● Assignment
Nothing but the lines from the one containing "tilt_deg: -2.9" through the one containing "f_number: 1.5", both included, should be given again, each exactly as written below.

━━━━━ Task input

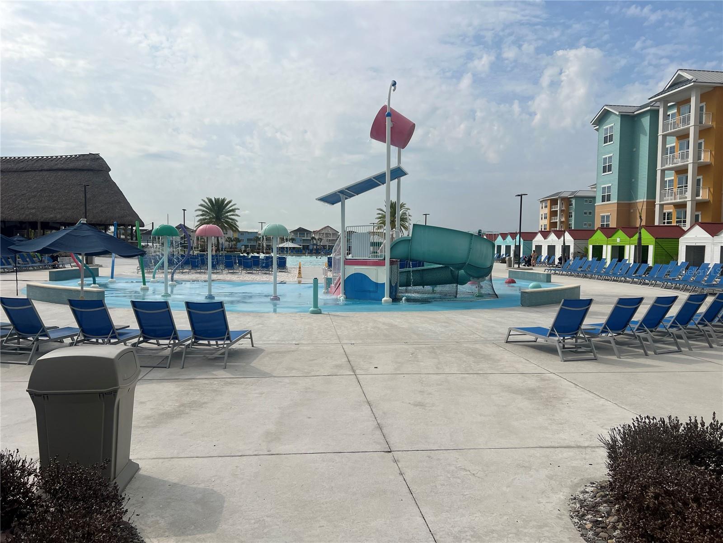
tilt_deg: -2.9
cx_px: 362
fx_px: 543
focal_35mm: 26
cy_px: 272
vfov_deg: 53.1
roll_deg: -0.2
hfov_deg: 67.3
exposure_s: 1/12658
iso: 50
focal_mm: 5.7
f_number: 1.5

━━━━━━━━━━
━━━━━ Task input

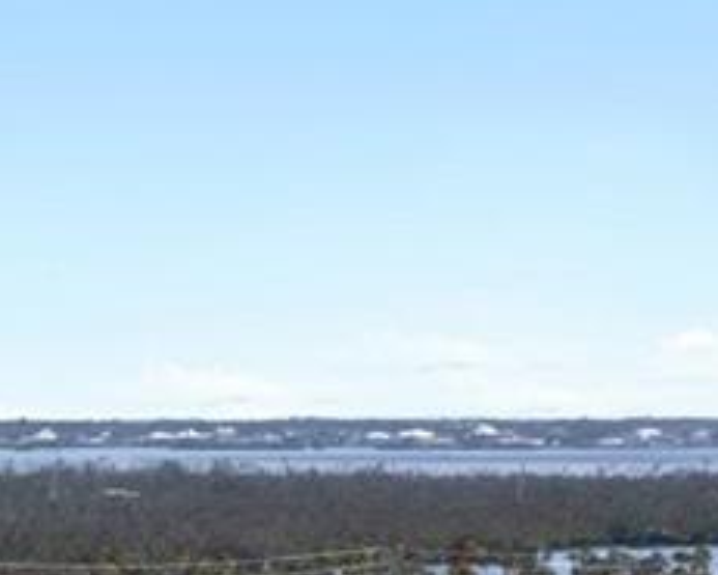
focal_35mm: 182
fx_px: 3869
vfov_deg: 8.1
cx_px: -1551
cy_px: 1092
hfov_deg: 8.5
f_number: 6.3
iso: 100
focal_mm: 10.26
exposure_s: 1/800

━━━━━━━━━━

● Output of the task
tilt_deg: -2.9
cx_px: 362
fx_px: 543
focal_35mm: 26
cy_px: 272
vfov_deg: 53.1
roll_deg: -0.2
hfov_deg: 67.3
exposure_s: 1/12658
iso: 50
focal_mm: 5.7
f_number: 1.5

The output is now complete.